What is needed
Convert the lines into a Markdown table with the columns "No." and "Line," giving each line a number and leaving out blank lines. Begin at the start of the rows and continue through the line containing "the European Solidarity Corps.".

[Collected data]
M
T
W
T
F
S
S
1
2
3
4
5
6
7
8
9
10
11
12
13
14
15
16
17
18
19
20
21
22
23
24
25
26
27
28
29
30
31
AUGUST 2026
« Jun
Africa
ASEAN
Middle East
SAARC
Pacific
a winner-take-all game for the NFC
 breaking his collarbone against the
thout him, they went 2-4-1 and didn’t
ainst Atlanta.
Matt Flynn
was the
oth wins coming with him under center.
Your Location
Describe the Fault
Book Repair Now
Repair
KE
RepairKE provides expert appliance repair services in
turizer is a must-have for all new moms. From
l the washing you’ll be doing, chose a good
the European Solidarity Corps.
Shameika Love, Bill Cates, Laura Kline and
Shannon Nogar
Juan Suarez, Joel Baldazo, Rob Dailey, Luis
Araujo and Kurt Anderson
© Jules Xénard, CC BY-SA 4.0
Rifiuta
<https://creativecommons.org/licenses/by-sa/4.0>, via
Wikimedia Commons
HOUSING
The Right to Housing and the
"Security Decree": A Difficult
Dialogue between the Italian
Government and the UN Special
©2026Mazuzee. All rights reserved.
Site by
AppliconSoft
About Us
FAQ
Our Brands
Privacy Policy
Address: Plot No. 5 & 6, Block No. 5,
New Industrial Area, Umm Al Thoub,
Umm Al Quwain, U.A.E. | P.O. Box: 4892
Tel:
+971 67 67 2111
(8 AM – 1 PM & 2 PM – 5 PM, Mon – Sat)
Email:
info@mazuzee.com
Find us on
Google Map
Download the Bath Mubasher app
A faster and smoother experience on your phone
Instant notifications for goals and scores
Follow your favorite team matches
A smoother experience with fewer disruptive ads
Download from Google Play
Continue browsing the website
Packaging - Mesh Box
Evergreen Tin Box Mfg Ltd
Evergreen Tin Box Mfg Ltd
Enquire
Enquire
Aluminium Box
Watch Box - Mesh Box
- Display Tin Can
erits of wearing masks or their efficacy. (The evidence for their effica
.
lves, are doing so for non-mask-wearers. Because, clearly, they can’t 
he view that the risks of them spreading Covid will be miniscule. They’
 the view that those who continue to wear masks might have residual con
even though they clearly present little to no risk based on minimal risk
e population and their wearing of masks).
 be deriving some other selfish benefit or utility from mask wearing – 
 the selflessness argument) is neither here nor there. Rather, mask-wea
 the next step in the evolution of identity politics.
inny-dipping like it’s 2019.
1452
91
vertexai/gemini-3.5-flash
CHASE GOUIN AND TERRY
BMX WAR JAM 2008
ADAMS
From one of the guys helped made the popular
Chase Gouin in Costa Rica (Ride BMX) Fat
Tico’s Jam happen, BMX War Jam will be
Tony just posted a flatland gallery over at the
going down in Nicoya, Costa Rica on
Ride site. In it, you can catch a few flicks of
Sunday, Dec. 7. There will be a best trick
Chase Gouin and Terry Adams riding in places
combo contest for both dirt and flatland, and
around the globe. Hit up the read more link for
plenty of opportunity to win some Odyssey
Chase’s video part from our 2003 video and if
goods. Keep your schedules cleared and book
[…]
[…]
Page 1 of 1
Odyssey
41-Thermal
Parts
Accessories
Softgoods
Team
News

Result of the task
| No. | Line |
|---|---|
| 1 | M |
| 2 | T |
| 3 | W |
| 4 | T |
| 5 | F |
| 6 | S |
| 7 | S |
| 8 | 1 |
| 9 | 2 |
| 10 | 3 |
| 11 | 4 |
| 12 | 5 |
| 13 | 6 |
| 14 | 7 |
| 15 | 8 |
| 16 | 9 |
| 17 | 10 |
| 18 | 11 |
| 19 | 12 |
| 20 | 13 |
| 21 | 14 |
| 22 | 15 |
| 23 | 16 |
| 24 | 17 |
| 25 | 18 |
| 26 | 19 |
| 27 | 20 |
| 28 | 21 |
| 29 | 22 |
| 30 | 23 |
| 31 | 24 |
| 32 | 25 |
| 33 | 26 |
| 34 | 27 |
| 35 | 28 |
| 36 | 29 |
| 37 | 30 |
| 38 | 31 |
| 39 | AUGUST 2026 |
| 40 | « Jun |
| 41 | Africa |
| 42 | ASEAN |
| 43 | Middle East |
| 44 | SAARC |
| 45 | Pacific |
| 46 | a winner-take-all game for the NFC |
| 47 |  breaking his collarbone against the |
| 48 | thout him, they went 2-4-1 and didn’t |
| 49 | ainst Atlanta. |
| 50 | Matt Flynn |
| 51 | was the |
| 52 | oth wins coming with him under center. |
| 53 | Your Location |
| 54 | Describe the Fault |
| 55 | Book Repair Now |
| 56 | Repair |
| 57 | KE |
| 58 | RepairKE provides expert appliance repair services in |
| 59 | turizer is a must-have for all new moms. From |
| 60 | l the washing you’ll be doing, chose a good |
| 61 | the European Solidarity Corps. |